#### Text segment:
You have my dream machine  (except I want one to restore myself )....1942 model A  on April 1st your machine and I will be  " 70 " .  Sure wish I looked as good as your SB
Joebiplane


----------



## lazyLathe

:thumbzup:Now that is what i call a restoration!!!!:worship:

Andrew


----------



## HMF

Made a great article for the Home Page!


:tiphat:
Nelson


----------



## irishwoodsman

joebiplane said:


> Coop,
> 
> You have my dream machine  (except I want one to restore myself )....1942 model A  on April 1st your machine and I will be  " 70 " .  Sure wish I looked as good as your SB
> Joebiplane


 great job on the restoration, patience always pays off.


----------



## Tommie D

Here she is! My model B after 20+ years of neglect (by me). I bought this back in the late 80's to do a side job so that it could pay for it's self. I used it for a few weeks then parked it in my sister's garage where it has been ever since. Tonight I went over and moved a bunch of "stuff" that was in front of it and pulled the cover off of it. To my suprise it wasen't a total rust bucket. From what I could find out it's a 1946 model. Serial number 178706, The numbers across on the other side of the bed are B101, Their is very poor lighting in her garage but when I looked at the change gear cover it had what looks like catalog number 477Z and bed length 3 1/2 ft. Their was even the original can of SouthBend spindle oil sitting on the bench. Right after I bought it I remember that I contacted SouthBend and ordered a parts manual and a few other things for it. I will have to look around for that stuff but I have a feeling it is in one of the many boxes I left at my old house. I sure am glad my oldest son still lives there.

#### The problem:
Copy the passage of the lathe thread that begins at the words "## irishwoodsman" and stops after "always pays off.", swapping "restoration" for "rebuild".

(Stored dataset items)
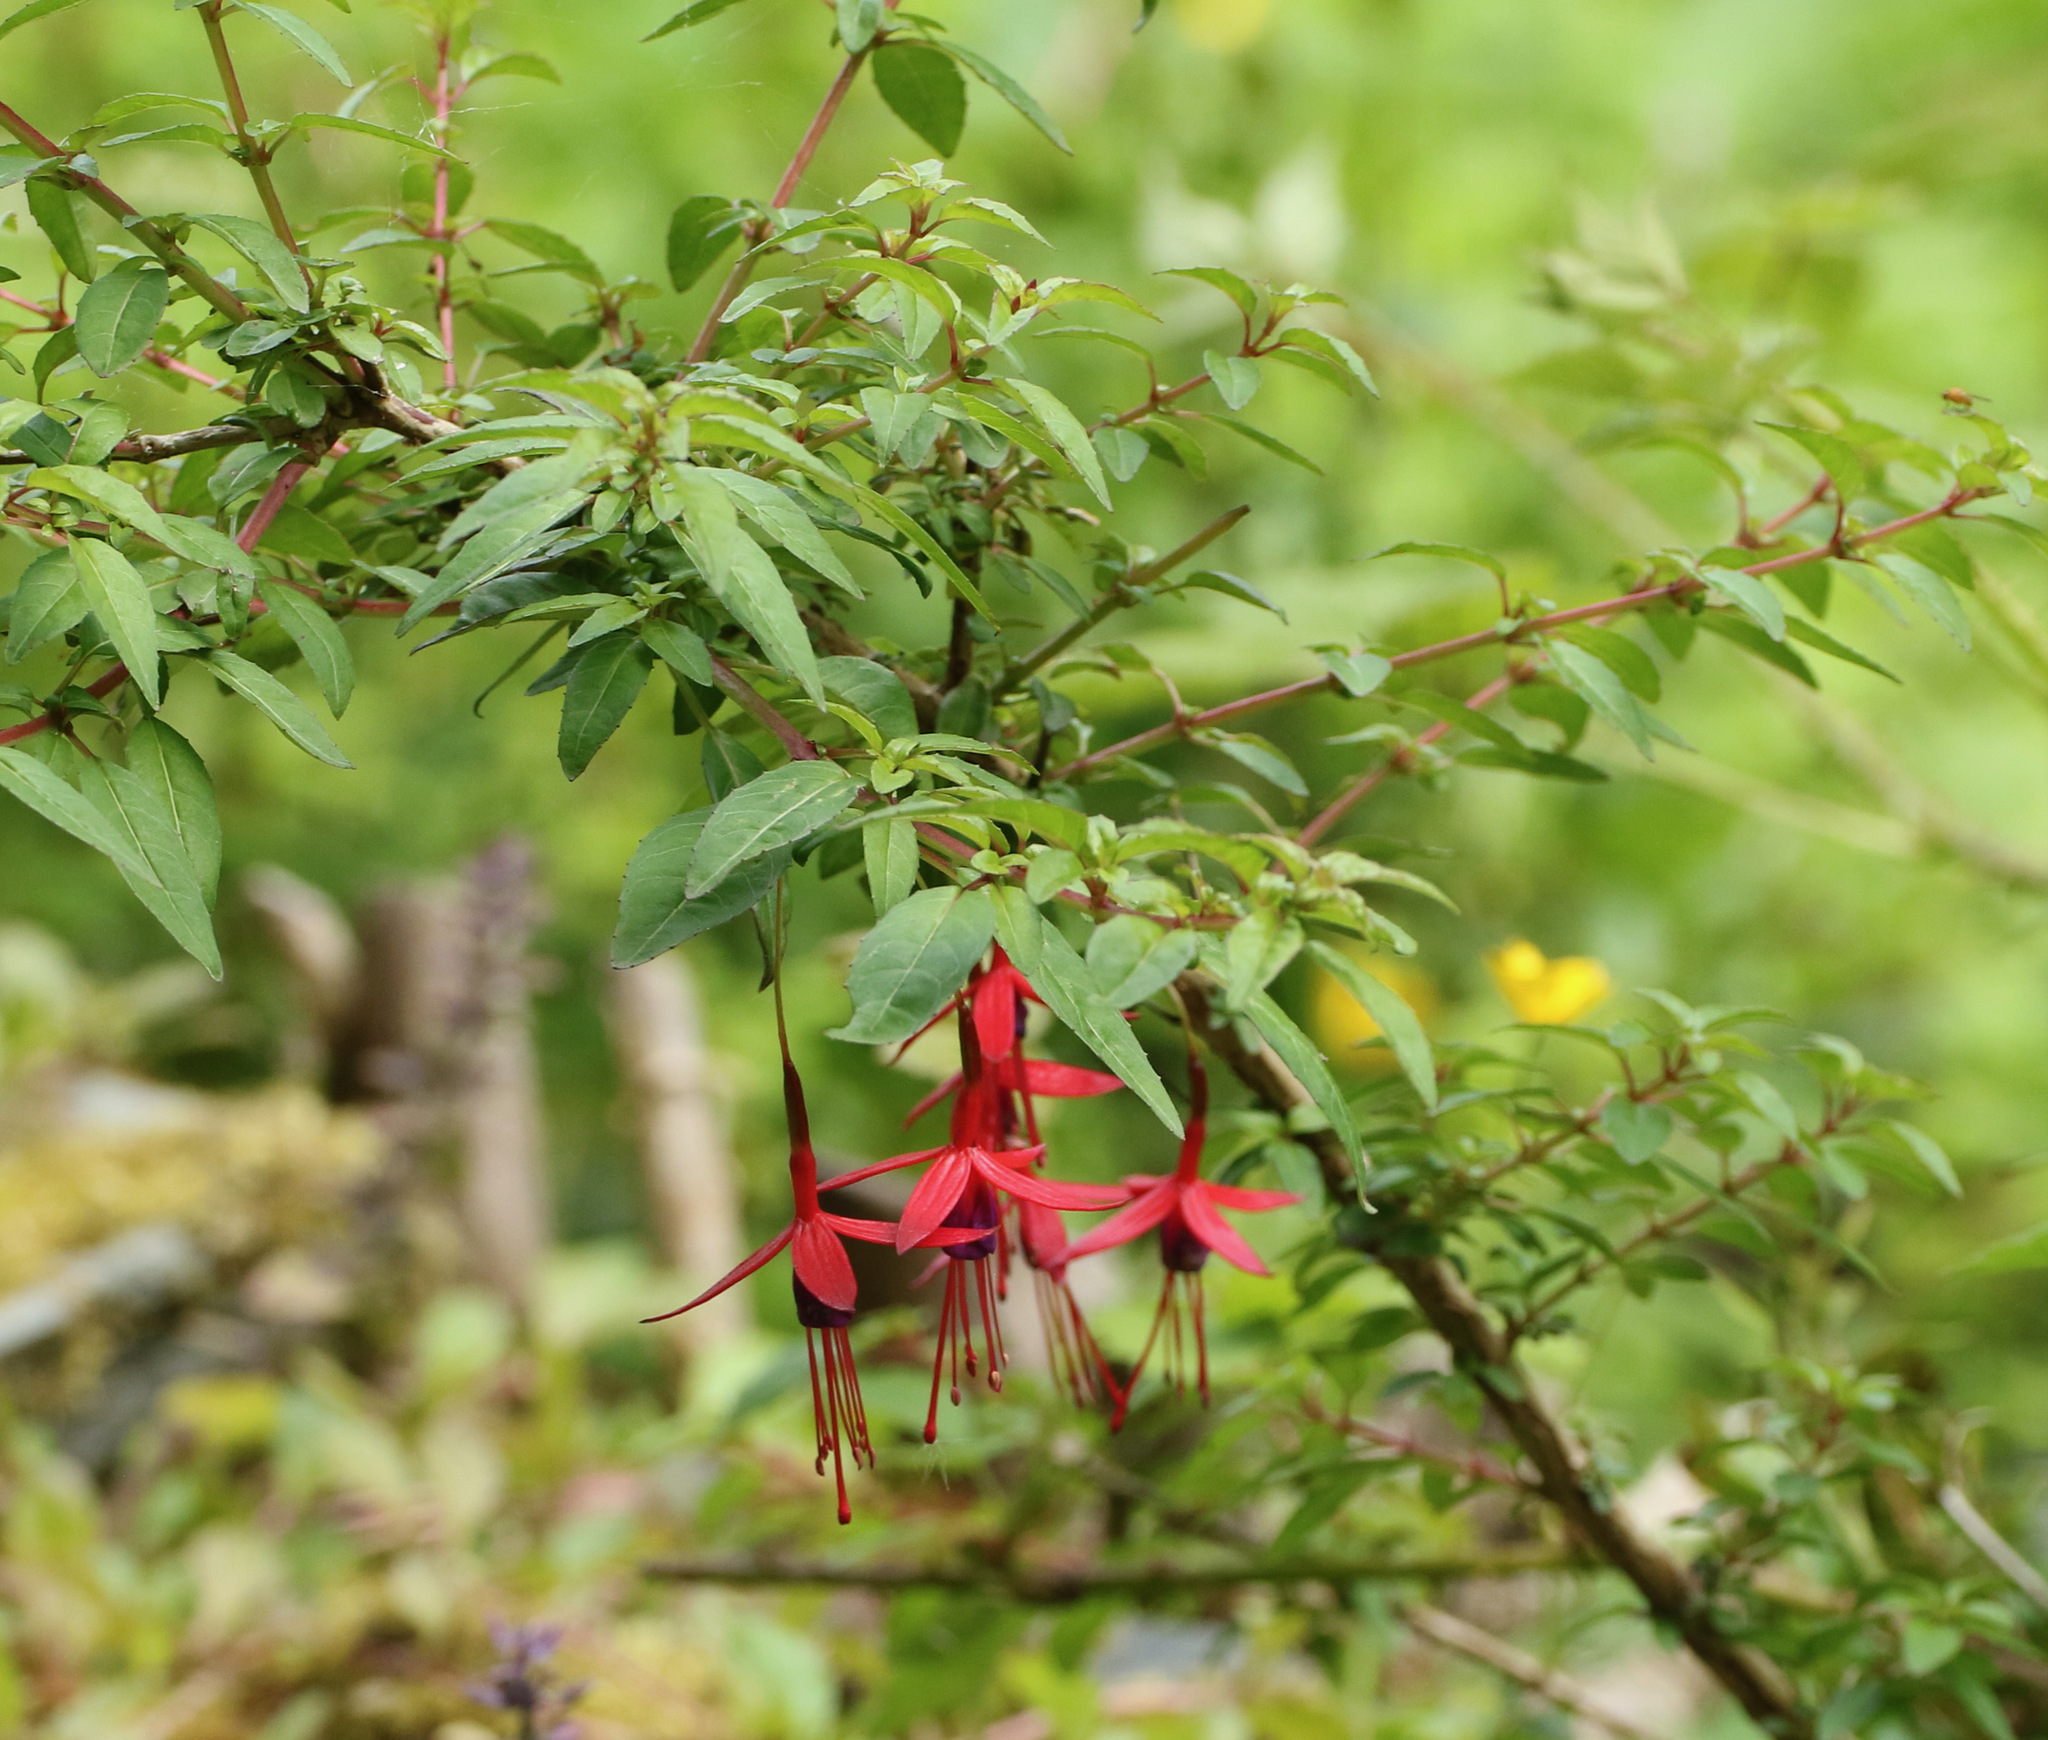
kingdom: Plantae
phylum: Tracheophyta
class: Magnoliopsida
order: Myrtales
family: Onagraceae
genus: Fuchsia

#### Written response:
## irishwoodsman

joebiplane said:


> Coop,
> 
> You have my dream machine  (except I want one to restore myself )....1942 model A  on April 1st your machine and I will be  " 70 " .  Sure wish I looked as good as your SB
> Joebiplane


 great job on the rebuild, patience always pays off.